Я заметил, что ты, как и я и, наверное, как многие, подходишь к окну, когда хочешь отвлечься от своих мыслей, а может быть, побольше на них сосредоточиться, а может быть, скрыть свою реакцию от других, а может быть, просто не желая видеть и угадывать реакции собеседника на твои слова или мысли.
Ты отошел к окну и дальше говорил, повернувшись ко мне спиной:
— Вот так утром нападу на первого подвернувшегося, и знаю, что зря обижаю человека, а уж ничего не могу поделать. И обижаю дальше. А потом уж довожу до конца, и даже не появляется у меня желание загладить несправедливость.
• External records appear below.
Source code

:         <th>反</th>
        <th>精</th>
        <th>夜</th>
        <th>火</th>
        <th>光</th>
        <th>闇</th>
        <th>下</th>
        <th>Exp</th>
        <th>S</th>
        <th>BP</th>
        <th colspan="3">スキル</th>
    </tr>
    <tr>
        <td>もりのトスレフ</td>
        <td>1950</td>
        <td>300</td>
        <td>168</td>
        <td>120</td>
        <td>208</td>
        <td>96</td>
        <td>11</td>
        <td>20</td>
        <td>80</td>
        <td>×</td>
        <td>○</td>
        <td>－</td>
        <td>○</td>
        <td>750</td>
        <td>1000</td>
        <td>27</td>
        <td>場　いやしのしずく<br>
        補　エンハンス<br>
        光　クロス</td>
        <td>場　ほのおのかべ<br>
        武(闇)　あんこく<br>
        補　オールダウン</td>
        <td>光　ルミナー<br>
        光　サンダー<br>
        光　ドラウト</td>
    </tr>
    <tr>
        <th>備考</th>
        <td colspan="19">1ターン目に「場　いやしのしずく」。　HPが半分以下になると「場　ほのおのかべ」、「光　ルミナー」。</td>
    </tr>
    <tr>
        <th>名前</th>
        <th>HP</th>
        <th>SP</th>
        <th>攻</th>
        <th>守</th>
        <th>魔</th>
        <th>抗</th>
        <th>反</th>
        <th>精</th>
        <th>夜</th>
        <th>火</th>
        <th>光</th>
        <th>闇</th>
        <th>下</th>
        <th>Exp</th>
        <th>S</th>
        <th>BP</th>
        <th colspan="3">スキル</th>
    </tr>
Да и, в конце концов, какого черта обижаться? Тупость это — обида. Обида не имеет права на существование! — Тут ты единственный раз за весь разговор повысил голос. — Либо ты человека принимаешь, какой он есть, либо просто имеешь с ним дело постольку, поскольку это необходимо. А обида, как сравнивал Чернышевский, — ты хохотнул, — сапоги всмятку.
Я с тобой согласился, но все же сказал, что лучше стараться не обижать. Ты расчувствовался, а я не сумел удержаться — когда я еще мог бы тебе сказать такое. Но ты ведь сам был виноват, что никто из нас никогда не опускался (или не поднимался) до уровня нормального человеческого разговора с тобой. В любом положении, при любом разговоре ты всегда в наших умах оставался Начальником. Конечно, когда мы говорили один на один, ты в большей степени был человек, но… Да и мы уже не могли с тобой говорить как человек с человеком. Теперь мне горько и от этого.